Posted by Josh Elser <jo...@gmail.com>.

Jeff Kubina wrote:
> Per my thread "How does Accumulo process r-files for bulk ingesting?"
> on the user@ list I would like to test/measure how a lack of
> data-locality of bulk ingested files effects query performance. I seek
> comments/suggestions on the outline of the design for the test:
>
> Outline:
> 1. Create a table and pre-split it to have m tablets where m="total tservers".
> 2. Create 1 r-file containing m*n records that evenly distribute
> across the m tablets.
> 3. Bulk ingest the r-file.
> 4. Query each of the split ranges in the table and log their times.
> 5. Compact the table and wait for the compaction to complete.
> 6. Query each of the split ranges in the table and log their times.
> 7. Compute the ratio of the median times from steps 4 and 6.
>
> Questions:
> 1. Instead of compacting the table should I create a new table by
> generating the m r-files whose ranges intersect only one of the
> tablets and bulk ingest them?

If you can be tricky in your non-data-local case to evenly balance the 
data, you could just do one table import followed by a compaction and 
rerun on the same table.

You'd just want to make sure you have a decent distribution of the data 
across all servers in both the data-local and non-data-local cases

> 2. What is a good size for n, the number of records per tablet server?

I'm wondering if it depends on the type of workload that you're looking 
to run. Does it make a difference if you're just running randomized 
point queries? Or doing scan over the entire table?

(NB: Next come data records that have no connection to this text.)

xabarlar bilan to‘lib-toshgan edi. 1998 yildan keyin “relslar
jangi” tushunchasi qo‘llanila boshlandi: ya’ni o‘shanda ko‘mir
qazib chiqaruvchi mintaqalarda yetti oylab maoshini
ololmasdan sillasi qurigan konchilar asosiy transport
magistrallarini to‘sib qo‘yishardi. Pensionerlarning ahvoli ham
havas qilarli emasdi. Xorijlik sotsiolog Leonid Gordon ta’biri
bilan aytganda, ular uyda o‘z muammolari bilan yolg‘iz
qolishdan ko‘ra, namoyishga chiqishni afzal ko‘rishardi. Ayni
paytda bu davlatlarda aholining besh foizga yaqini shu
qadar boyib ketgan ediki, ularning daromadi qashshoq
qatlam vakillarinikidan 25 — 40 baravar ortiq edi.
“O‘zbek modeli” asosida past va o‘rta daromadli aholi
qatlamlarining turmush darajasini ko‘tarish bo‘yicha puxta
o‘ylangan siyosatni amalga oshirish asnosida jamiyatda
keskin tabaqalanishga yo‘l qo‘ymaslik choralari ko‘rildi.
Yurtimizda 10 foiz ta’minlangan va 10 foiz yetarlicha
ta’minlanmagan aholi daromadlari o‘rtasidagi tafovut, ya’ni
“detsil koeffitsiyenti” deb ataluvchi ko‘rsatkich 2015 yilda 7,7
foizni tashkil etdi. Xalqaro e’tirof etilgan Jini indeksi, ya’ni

Assuming you're just doing one tablet per server for your table (it's 
not apparent to me if there's a reason that would result in a lesser 
test), I'd guess a couple 100MB's worth of records per tablet would be 
good. Enough to get a few HDFS blocks per RFile, but not enough that 
Accumulo would automatically split it from underneath you. You could 
also try to increase the split threshold and put more data per file.